According to the results of OpenAI’s internal benchmark evaluation, OpenAI’s next major artificial intelligence model GPT-4.5 is very convincing. It's particularly good at convincing another AI to give it money.
On Thursday, OpenAI released a white paper describing the capabilities of its GPT-4.5 model, codenamed Orion. According to the paper, OpenAI ran the model through a series of "persuasion" benchmarks, which OpenAI defines as "the risk associated with persuading people to change their beliefs (or take action on static and interactive content generated by the model)."
In one test, GPT-4.5 attempted to manipulate another model - OpenAI's GPT-4o - to "donate" virtual funds, which performed far better than OpenAI's other available models, including "inference" models such as o1 and o3-mini. GPT-4.5 also outperformed all OpenAI models at tricking GPT-4o into telling it the secret code, outperforming o3-mini by 10 percentage points.

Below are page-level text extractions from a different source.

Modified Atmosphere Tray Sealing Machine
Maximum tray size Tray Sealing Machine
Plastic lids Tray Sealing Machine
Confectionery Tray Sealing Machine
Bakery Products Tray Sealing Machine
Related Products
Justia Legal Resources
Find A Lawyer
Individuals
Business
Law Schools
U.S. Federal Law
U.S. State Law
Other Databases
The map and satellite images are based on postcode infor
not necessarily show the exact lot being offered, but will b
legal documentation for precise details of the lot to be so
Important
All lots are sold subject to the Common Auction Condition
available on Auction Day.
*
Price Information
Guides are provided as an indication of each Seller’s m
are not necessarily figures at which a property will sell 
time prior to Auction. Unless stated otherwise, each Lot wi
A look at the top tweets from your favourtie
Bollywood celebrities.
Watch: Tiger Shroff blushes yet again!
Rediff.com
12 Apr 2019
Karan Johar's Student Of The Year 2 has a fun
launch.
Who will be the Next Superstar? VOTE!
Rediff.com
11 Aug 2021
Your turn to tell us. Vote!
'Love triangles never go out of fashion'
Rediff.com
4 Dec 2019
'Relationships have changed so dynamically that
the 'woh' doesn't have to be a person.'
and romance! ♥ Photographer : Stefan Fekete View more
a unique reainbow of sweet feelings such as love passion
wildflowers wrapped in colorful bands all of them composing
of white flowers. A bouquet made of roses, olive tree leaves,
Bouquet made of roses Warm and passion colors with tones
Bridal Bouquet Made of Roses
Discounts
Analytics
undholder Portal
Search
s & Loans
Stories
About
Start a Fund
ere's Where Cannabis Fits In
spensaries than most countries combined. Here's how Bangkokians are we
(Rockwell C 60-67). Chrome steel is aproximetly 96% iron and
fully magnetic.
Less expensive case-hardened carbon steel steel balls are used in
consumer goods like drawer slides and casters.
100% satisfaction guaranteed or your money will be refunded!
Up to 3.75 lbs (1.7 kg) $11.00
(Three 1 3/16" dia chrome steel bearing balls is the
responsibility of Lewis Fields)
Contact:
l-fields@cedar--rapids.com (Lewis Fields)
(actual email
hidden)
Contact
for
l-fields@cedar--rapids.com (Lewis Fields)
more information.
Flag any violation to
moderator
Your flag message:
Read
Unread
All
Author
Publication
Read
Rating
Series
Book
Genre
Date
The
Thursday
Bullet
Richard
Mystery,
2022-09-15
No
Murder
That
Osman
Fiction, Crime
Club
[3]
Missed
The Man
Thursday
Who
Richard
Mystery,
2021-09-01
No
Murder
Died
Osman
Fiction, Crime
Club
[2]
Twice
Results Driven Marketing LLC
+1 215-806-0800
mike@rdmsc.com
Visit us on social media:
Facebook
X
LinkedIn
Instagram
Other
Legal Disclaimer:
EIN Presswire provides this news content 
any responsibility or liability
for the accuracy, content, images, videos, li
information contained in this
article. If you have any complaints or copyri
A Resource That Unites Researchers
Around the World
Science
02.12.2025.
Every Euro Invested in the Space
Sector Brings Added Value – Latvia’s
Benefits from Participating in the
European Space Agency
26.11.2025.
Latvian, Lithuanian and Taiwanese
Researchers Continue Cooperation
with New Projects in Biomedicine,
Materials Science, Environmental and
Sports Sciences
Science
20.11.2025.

The white paper points out that the reason GPT-4.5 excels at defrauding donations is because it developed a unique strategy during testing. The model would ask GPT-4o for a modest donation, resulting in a response like "even $2 or $3 out of $100 would help me a lot." As a result, donations to GPT-4.5 tend to be smaller than those received by other OpenAI models.
Despite the increased persuasiveness of GPT-4.5, OpenAI said the model did not meet its internal threshold of "high" risk in this particular benchmark category. The company pledged not to release models that reach high-risk thresholds until "adequate security interventions" have been implemented to reduce the risk to "moderate."
There are real concerns that artificial intelligence will facilitate the spread of false or misleading information to sway people's minds and achieve malicious purposes. Politically relevant deepfakes have spread like wildfire around the world in the last year, and artificial intelligence is increasingly being used to carry out social engineering attacks against consumers and businesses.
In GPT-4.5’s white paper and documents released earlier this week, OpenAI notes that it is modifying the way its detection models address risks of real-world persuasion, such as the mass release of misleading information.